DFE-Digital / technical-guidance

Principles, standards and guidance for digital delivery teams
https://technical-guidance.education.gov.uk/
Other
21 stars 18 forks source link

Guidance around external monitoring #17

Open petenorth opened 5 years ago

petenorth commented 5 years ago

The gov.uk service manual

https://www.gov.uk/service-manual/technology/monitoring-the-status-of-your-service

states that sites should have both internal and external monitoring.

External monitoring is the monitoring you should set up outside of your service which keeps checking your systems even if your infrastructure goes down.

Status pages have been implemented for existing services using ‘status as a service’ offerings, the most popular within DfE being

petenorth commented 5 years ago

@himal-mandalia Looking at statuscake's price list it seems odd that status checking isn't something covered by a organisation wide subscription.

A single project that needs team support (mandatory?) could pay $12.49/month to check a single endpoint URL or the organisation could pay $41.66/month that would cover 300 service endpoints.

himal-mandalia commented 5 years ago

@petenorth added ticket on the dev meeting board:

https://trello.com/c/lciEUi3n/19-external-monitoring

We should discuss, reach a consensus and see about getting a subscription in place - it might just be for Teacher Services rather than department-wide but that's good enough for now.

petenorth commented 5 years ago

@himal-mandalia missed the last bi weekly meeting has this moved along at all?

himal-mandalia commented 5 years ago

@petenorth I missed it too - worth asking @misaka.
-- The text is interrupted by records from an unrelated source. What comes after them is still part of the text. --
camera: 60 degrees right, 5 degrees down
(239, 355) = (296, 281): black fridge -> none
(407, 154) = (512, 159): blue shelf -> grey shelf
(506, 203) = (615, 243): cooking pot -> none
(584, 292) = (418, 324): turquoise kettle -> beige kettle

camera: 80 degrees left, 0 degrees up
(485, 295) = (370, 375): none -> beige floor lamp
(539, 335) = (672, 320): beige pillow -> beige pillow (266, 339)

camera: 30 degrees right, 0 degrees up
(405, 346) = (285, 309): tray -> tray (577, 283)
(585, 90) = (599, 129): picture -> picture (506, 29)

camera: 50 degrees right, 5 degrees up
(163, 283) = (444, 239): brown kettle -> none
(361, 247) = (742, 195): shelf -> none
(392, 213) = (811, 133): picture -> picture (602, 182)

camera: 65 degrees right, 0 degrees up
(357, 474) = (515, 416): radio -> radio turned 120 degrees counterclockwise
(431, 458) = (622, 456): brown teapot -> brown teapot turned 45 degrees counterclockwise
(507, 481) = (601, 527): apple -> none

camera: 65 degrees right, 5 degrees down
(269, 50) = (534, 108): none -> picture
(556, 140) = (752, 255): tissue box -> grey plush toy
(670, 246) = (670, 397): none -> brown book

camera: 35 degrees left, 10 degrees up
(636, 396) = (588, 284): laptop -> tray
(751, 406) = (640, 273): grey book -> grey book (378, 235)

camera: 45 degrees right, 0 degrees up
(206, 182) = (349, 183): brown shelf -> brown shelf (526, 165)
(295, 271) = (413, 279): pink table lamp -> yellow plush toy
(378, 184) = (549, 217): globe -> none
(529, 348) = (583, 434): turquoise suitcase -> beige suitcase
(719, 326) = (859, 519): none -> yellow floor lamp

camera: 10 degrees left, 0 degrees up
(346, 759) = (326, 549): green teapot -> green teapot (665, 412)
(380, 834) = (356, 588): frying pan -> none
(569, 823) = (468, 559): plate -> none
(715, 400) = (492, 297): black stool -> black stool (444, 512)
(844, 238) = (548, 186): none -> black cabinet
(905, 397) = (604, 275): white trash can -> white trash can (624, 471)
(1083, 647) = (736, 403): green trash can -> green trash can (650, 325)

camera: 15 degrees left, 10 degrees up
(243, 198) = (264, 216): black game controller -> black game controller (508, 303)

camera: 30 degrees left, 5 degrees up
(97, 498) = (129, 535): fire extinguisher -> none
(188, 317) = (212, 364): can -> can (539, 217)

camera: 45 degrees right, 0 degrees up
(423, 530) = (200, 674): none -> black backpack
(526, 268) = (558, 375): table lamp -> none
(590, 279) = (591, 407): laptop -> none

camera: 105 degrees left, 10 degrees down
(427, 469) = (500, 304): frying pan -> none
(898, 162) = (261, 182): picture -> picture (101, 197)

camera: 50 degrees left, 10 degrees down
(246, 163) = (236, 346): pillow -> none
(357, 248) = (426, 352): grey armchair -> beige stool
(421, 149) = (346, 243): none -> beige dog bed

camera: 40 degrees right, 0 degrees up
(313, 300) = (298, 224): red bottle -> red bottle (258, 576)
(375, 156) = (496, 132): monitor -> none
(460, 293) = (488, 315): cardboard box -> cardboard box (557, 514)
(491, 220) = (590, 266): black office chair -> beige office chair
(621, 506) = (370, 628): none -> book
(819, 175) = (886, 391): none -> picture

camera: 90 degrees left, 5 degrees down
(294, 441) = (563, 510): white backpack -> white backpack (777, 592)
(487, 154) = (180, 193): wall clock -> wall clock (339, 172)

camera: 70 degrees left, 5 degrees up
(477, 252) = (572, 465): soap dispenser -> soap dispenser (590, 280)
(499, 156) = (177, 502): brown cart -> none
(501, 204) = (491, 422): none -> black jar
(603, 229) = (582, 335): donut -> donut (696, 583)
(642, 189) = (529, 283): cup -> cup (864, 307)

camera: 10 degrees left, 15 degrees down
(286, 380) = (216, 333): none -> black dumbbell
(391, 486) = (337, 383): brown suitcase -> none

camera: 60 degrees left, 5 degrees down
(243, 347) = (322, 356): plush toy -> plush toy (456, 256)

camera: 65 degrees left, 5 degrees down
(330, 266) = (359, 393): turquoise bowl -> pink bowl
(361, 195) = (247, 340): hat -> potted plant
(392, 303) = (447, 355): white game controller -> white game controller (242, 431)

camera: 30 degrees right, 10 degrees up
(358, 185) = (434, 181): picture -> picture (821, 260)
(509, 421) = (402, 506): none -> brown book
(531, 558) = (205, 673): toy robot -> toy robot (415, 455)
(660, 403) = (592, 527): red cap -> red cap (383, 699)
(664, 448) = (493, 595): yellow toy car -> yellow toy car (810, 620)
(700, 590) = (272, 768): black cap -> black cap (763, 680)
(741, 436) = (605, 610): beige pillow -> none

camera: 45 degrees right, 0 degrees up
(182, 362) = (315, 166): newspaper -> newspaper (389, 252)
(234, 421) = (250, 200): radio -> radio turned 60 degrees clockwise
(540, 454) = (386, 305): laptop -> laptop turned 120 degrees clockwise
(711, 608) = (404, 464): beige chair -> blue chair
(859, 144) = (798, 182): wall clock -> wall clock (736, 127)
Probably best in Slack#teacher-services-devs

petenorth commented 5 years ago

@himal-mandalia Am going down an Application Insights route. This gives us multi-region availability monitoring of a URL at a low price, so in theory if a region where our infrastructure/services are located goes down then we should get alerted.

It is a much cheaper option.

Also it can be created via a template so plays nicely with CI/CD .

https://docs.microsoft.com/en-us/azure/azure-monitor/app/monitor-web-app-availability#create-a-url-ping-test

himal-mandalia commented 5 years ago

@petenorth nice. Looks like the path of least resistance right now. I'll socialise via the developers Slack channel, then we should document this.